In Honduras!

Friends, we are here! We arrived at the Finca last Friday night, equal parts exhausted and excited. Since then, we have been adjusting to our new lives in Honduras – getting our bags unpacked, going through Missionary Orientation, and getting to know the kids and spaces of the Finca. Our hearts are filled with joy and wonder and a touch of apprehension.

I haven’t had time to sit down and write a proper blog post (the small breaks in our 5:45am-8pm Orientation schedule are filled with parenting and life responsibilities). Fortunately, one of my fellow missionaries and now dear friend Anna wrote an amazing post about the Finca’s history and mission, which means I can just link to her post rather than trying to write my own (ha!).

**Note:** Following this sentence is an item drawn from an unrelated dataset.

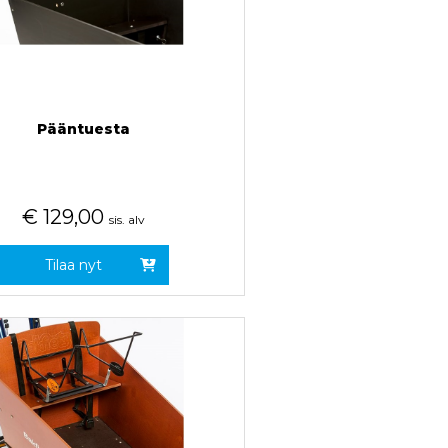
Pääntuesta
€
129,00
sis. alv
Tilaa nyt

I encourage you to read her beautiful words here:

https://belittlelovebig.site123.me/blog/home-at-la-finca

Additionally, I would like to share with you this YouTube video about the Finca. I watched this video repeatedly during our time in Antigua to remind myself of how and why we felt called to make this trip to Central America in the first place. Enjoy!

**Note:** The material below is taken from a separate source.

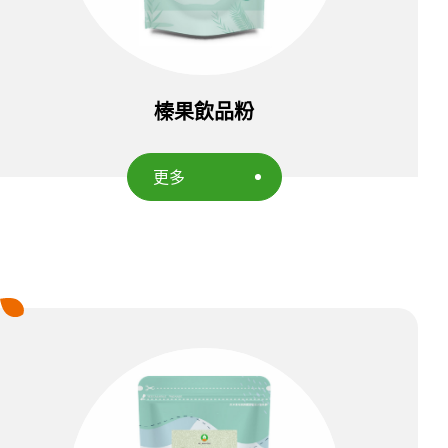
榛果飲品粉
更多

https://www.youtube.com/watch?v=HVb4lPHYAas&feature=share

Last, but certainly not least, I must say (another) profound thank you to all of you who have been supporting our mission and keeping us in your prayers during this time of transition. We have truly been carried by your love. During our first three months at the Finca, we are limited to two hours of internet on Sundays (if there’s power, which is a big IF), so I will not be able to stay in touch as well as I would like. But know that you are in our hearts and our prayers every day. Thank you; we love you!

A Step Along the Way

In just a few hours, we will depart our cozy Antigua home and catch a 3:00 am bus to Honduras. After six amazing weeks of language school and volunteering in Guatemala, we will make the 2-day journey to our new home at the Finca del Niño. We will leave WiFi, hot showers, and the tourist lifestyle behind. We will finally take the next step — the Big Step — in our camino as a missionary family. We are nervous and excited and so very grateful.

On this eve of our departure, I’d like to share with you a prayer, one which has found me repeatedly, indeed relentlessly, since I first heard it 15 years ago. It is the prayer of Archbishop Oscar Romero, a beloved figure here in Central America and one of my favorite saints. His words always seem to track me down when I need them most – words of invitation from an old friend, reminding me of God’s call to lead a life that is reckless in both audacity and humility.

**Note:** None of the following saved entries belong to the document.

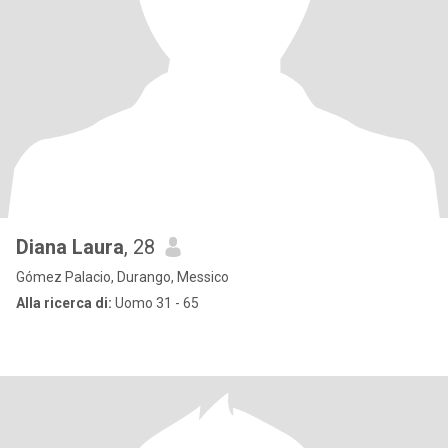
Diana Laura
, 28
Gómez Palacio, Durango, Messico
Alla ricerca di:
Uomo 31 - 65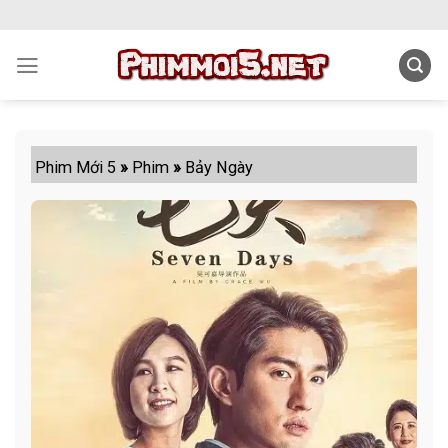
Skip
to
content
Phim Mới 5
»
Phim
»
Bảy Ngày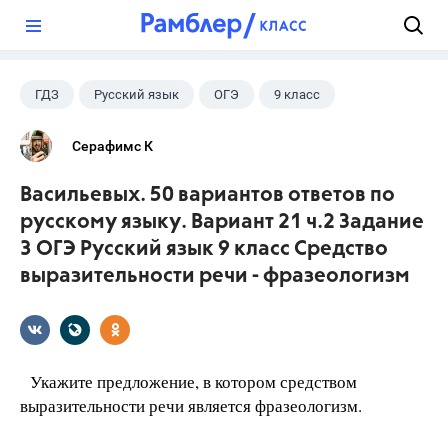
?
ГДЗ
Русский язык
ОГЭ
9 класс
+1
Васильевых И.П.
Серафимс К
Васильевых. 50 вариантов ответов по
русскому языку. Вариант 21 ч.2 Задание
3 ОГЭ Русский язык 9 класс Средство
выразительности речи - фразеологизм
Укажите предложение, в котором средством
выразительности речи является фразеологизм.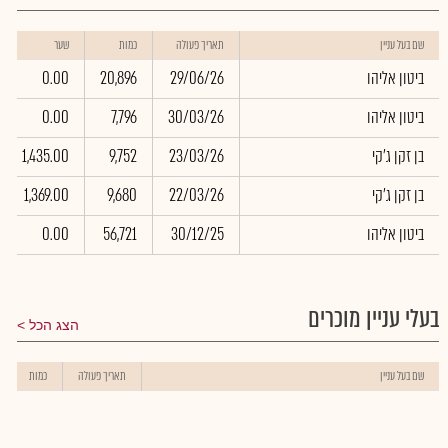
שם בעל עניין
תאריך פעולה
כמות
שער
ביטון אליהו
29/06/26
20,896
0.00
ביטון אליהו
30/03/26
7,796
0.00
בן זקן ג'קי
23/03/26
9,752
1,435.00
בן זקן ג'קי
22/03/26
9,680
1,369.00
ביטון אליהו
30/12/25
56,721
0.00
בעלי עניין מוכרים
הצג הכל
שם בעל עניין
תאריך פעולה
כמות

Romero’s prayer recently found me, again. I needed it, again.

Whether you are reading this prayer for the first time or the four-hundredth time, I pray that it moves you as it has always moved me. And I ask that as you read it, you pray for the Finca del Niño community . . . a community which, much to our delight, now includes our family.

The Romero Prayer

It helps, now and then, to step back and take a long view.

The kingdom is not only beyond our efforts, it is even beyond our vision.

We accomplish in our lifetime only a tiny fraction of the magnificent enterprise that is God’s work.

Nothing we do is complete, which is a way of saying that the Kingdom always lies beyond us.

No statement says all that could be said.

No prayer fully expresses our faith.

No confession brings perfection.

No pastoral visit brings wholeness.

No program accomplishes the Church’s mission.

No set of goals and objectives includes everything.

This is what we are about.

We plant the seeds that one day will grow.

We water seeds already planted, knowing that they hold future promise.

We lay foundations that will need further development.

We provide yeast that produces far beyond our capabilities.

We cannot do everything, and there is a sense of liberation in realizing that.

This enables us to do something, and to do it very well.

It may be incomplete, but it is a beginning, a step along the way, an opportunity for the Lord’s grace to enter and do the rest.

We may never see the end results, but that is the difference between the master builder and the worker.

We are workers, not master builders; ministers, not messiahs.

We are prophets of a future not our own.